I am currently working with Jamaican filmmaker Esther Figueroa on a documentary called “Fly Me to the Moon” that will try to bring together audiences in different parts of the world to understand how they are connected by aluminum. I have often worked with artists, for example, to creatively engage people to think about their context differently or to link disparate groups together. And my forthcoming book “Mobility Justice” seeks to develop policies for greater equality and justice in all kinds of mobility systems, from the scale of the body, the street and the city to extended infrastructures and planetary ecologies.

At a recent conference of the International Association for the History of Transport, Traffic and Mobility (of which I am president) our theme was “Mobile Utopia: Pasts, Presents and Futures.” We conducted an arts exhibition, as well as “mobile utopia experiments” in which we invited groups of people to enact different ways of moving.

Q: DO YOU FEEL PESSIMISTIC OR OPTIMISTIC ABOUT THE DIRECTION THAT MATERIAL PRODUCTION WILL TAKE HUMANITY?

I am both pessimistic about the current system of material production and also optimistic over the longer term that we will be forced to make a change because we will have to. This is what the futurist Buckminster Fuller called “emergence by emergency.”

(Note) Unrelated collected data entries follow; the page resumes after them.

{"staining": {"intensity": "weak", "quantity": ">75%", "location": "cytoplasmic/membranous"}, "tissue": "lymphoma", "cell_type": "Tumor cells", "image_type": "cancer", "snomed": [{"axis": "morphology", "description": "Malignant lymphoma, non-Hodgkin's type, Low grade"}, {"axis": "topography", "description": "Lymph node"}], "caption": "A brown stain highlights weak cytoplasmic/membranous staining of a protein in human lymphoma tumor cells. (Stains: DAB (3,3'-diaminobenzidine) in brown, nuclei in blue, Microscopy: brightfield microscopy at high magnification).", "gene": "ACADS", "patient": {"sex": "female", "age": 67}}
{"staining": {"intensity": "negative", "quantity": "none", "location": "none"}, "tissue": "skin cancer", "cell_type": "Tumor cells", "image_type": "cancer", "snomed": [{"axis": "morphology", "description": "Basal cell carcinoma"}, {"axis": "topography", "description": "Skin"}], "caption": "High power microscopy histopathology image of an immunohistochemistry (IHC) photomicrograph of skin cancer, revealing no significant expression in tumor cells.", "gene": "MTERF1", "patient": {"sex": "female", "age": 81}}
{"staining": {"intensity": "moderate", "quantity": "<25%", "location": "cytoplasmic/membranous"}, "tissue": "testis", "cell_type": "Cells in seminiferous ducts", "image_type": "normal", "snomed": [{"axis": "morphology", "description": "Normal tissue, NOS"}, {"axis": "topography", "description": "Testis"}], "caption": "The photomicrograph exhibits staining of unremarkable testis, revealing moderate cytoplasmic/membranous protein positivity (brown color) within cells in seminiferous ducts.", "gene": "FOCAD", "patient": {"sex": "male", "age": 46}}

When the current system stops working (whether because of climate change disruptions, energy shortages or social conflict), we will need to find more energy-efficient and less wasteful ways of doing things. In the meantime, it is important to continue to develop alternatives — not only alternative technologies but also alternative social practices — as the foundations for a new socio-technical system to evolve.